There are plenty of parallels between Debussy's opera and Saariaho's.
Both concern the psychological workings of an ill-starred love affair.
Both plots are easily summarized but laden with symbolism. And, most
significantly, both use a musical language that, on the surface at least,
seems gauzy and is mostly delicate.
All those thoughts came to mind as ‘L'amour de loin’
spun out its two hours on the stage of Santa Fe Opera, which always
includes one premiere among the five operas it presents in its summer
festival. This one has a big advantage with the gorgeous voices singing
the opera's three roles. Canadian baritone Gerald Finley sings Jaufré
Rudel, a 12th century troubador who falls in love with a princess across
the sea purely on the description provided by The Pilgrim, played by
Finnish mezzo-soprano Monica Groop, best known for her work in early
music. American soprano Dawn Upshaw plays Clémence, the princess
who is the love from afar.
The story, told in five acts (really scenes) without
intermission, is based on a real 12th-century troubador and a real princess,
about whom he wrote rhapsodic songs. In the opera, The Pilgrim takes
word to the princess of these songs, and she begins to dream of this
distant lover. Learning from The Pilgrim that the princess now knows
of his songs, the troubador resolves to go to her. On board ship, his
anxiety makes him mortally ill, and he has only a brief scene with Clémence
before he dies. Clémence, in recrimination, decides to enter
a convent. What makes the story work is the interior monologues and
dialogues that reveal the psychological landscape roiling under it all.
Saariaho writes in a mostly tonal language, complex
and often dissonant, but never hard edged. She weaves electronic sounds
through the orchestral texture, sometimes eerily anticipating an orchestral
sound with the electronics, which emanate from back and side of the
open-sided theater.
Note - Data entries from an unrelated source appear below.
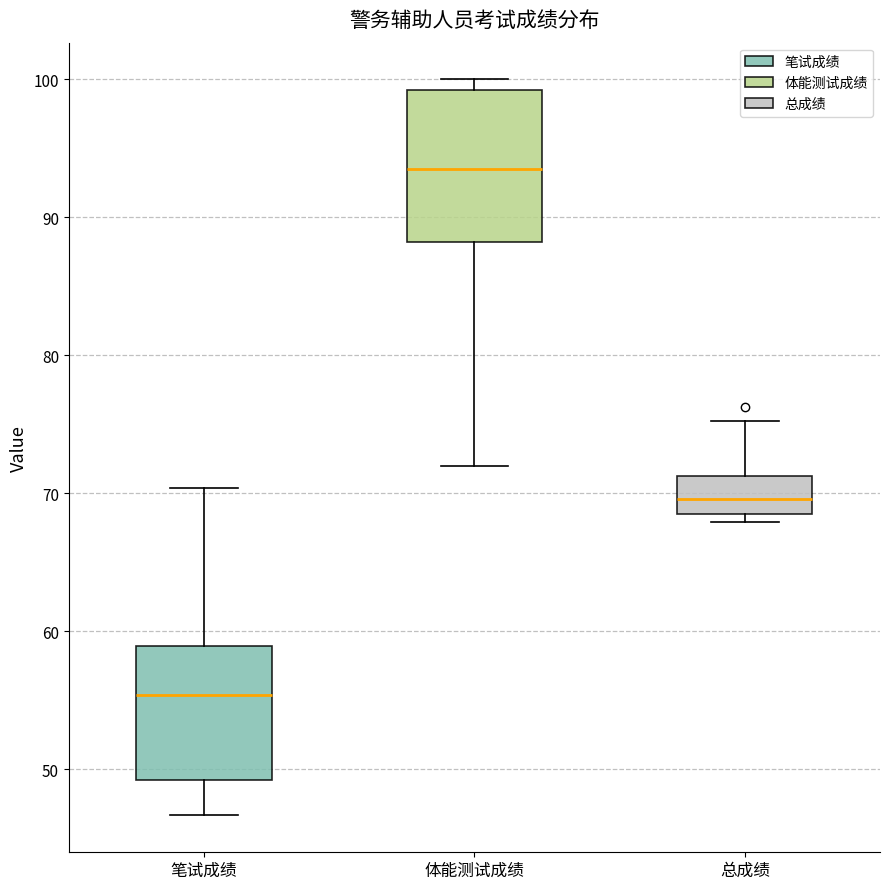

Comparing the boxes themselves (not the whiskers), which one is the tallest?

体能测试成绩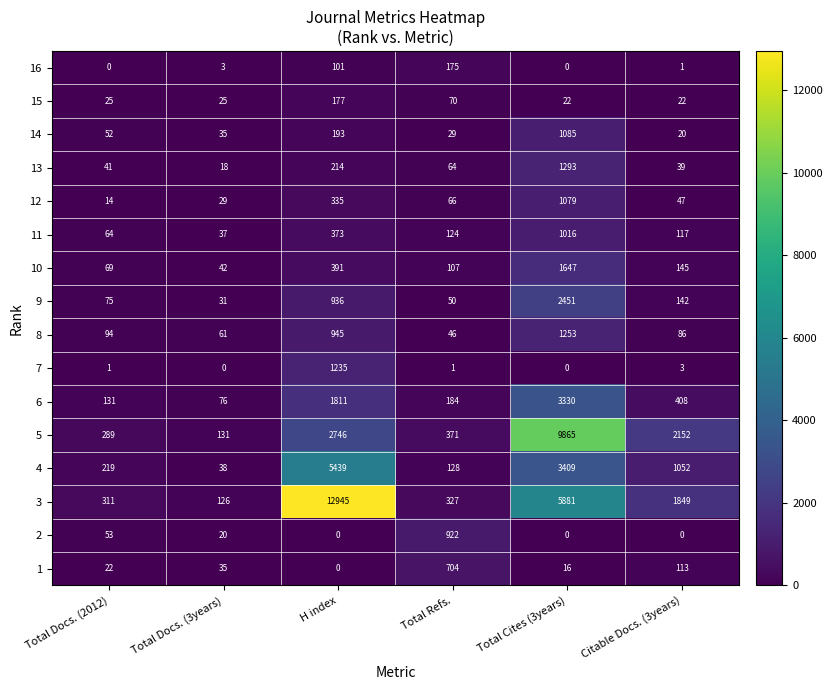

What is the difference between the highest and lowest values at Total Docs. (2012)?

311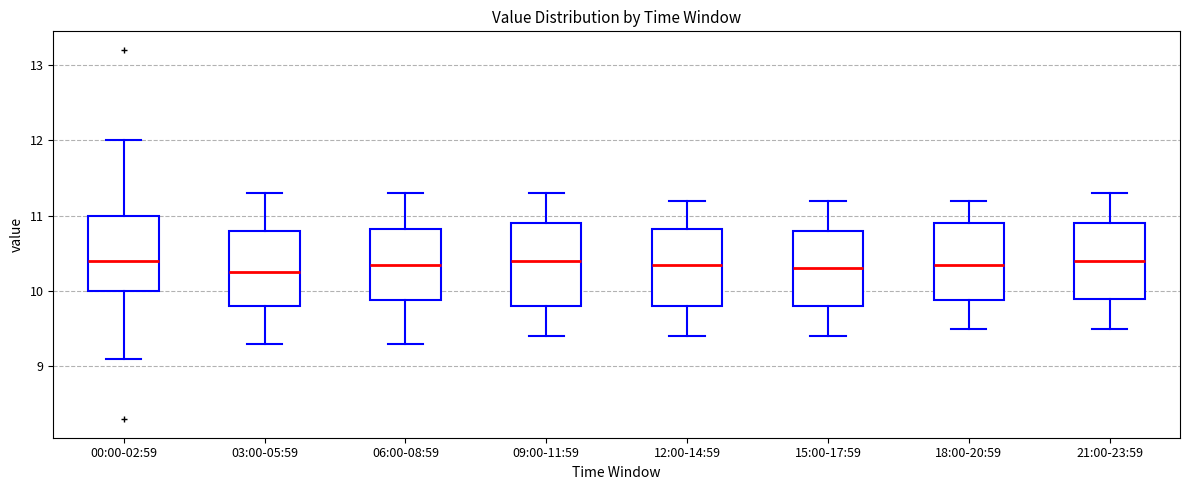

Where does the upper whisker of the box for 06:00-08:59 end on the y-axis? The values are not printed on the chart, so give them approximately, as read against the axis.

11.3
She also uses two choruses, placed on opposite sides
of the orchestra seats, sometimes to represent an unseen crowd but more
often to add extra texture to the overall sound. She writes long, grateful
lines for the singers.
Her music is at its best in the first scenes, when
she paints the picture of the troubador and his idealistic love, and
the final scene, when the troubador and the princess finally meet. You
can sense the sexual tension throbbing below the surface. In the middle
scenes I found too much of a sameness, but that did set off the extended
final scene in even greater relief. When the troubador regains consciousness
only to find himself with the princess as he is about to breathe his
last, the music takes on an other-worldy feel. Upshaw's final scene,
as she veers from anger at God to a sort of contrition, is just a few
shudders shy of a mad scene. With it, ‘L'amour de loin’ finally becomes
a real opera.
Peter Sellars directed, with his usual emphasis on
externalizing the big psychological moments. An arresting scenic design
by George Tsypin floods the entire stage with 3 inches of water. A transparent
canoe-like boat, lighted from inside with green neon, carries the Pilgrim
back and forth between two spiral staircases that rise out of the orchestra
pit. Until the climactic final scene, Jaufré and Clémence
do all their singing from these staircases, moving up and down. This
staging has the advantage of putting their voices closer to the audience,
adding presence and clarity to their French.
But I worry about the singers splashing around in the
water, especially Upshaw, who rolls around in the final scene and ends
up totally drenched, taking her bows in a huge terrycloth bathrobe.
The weather was a pleasant 70° F. on the night I saw it, but what happens
when the temperature dips 20° F. lower, as it easily can do in Santa
Fe? That can't be good for the voice.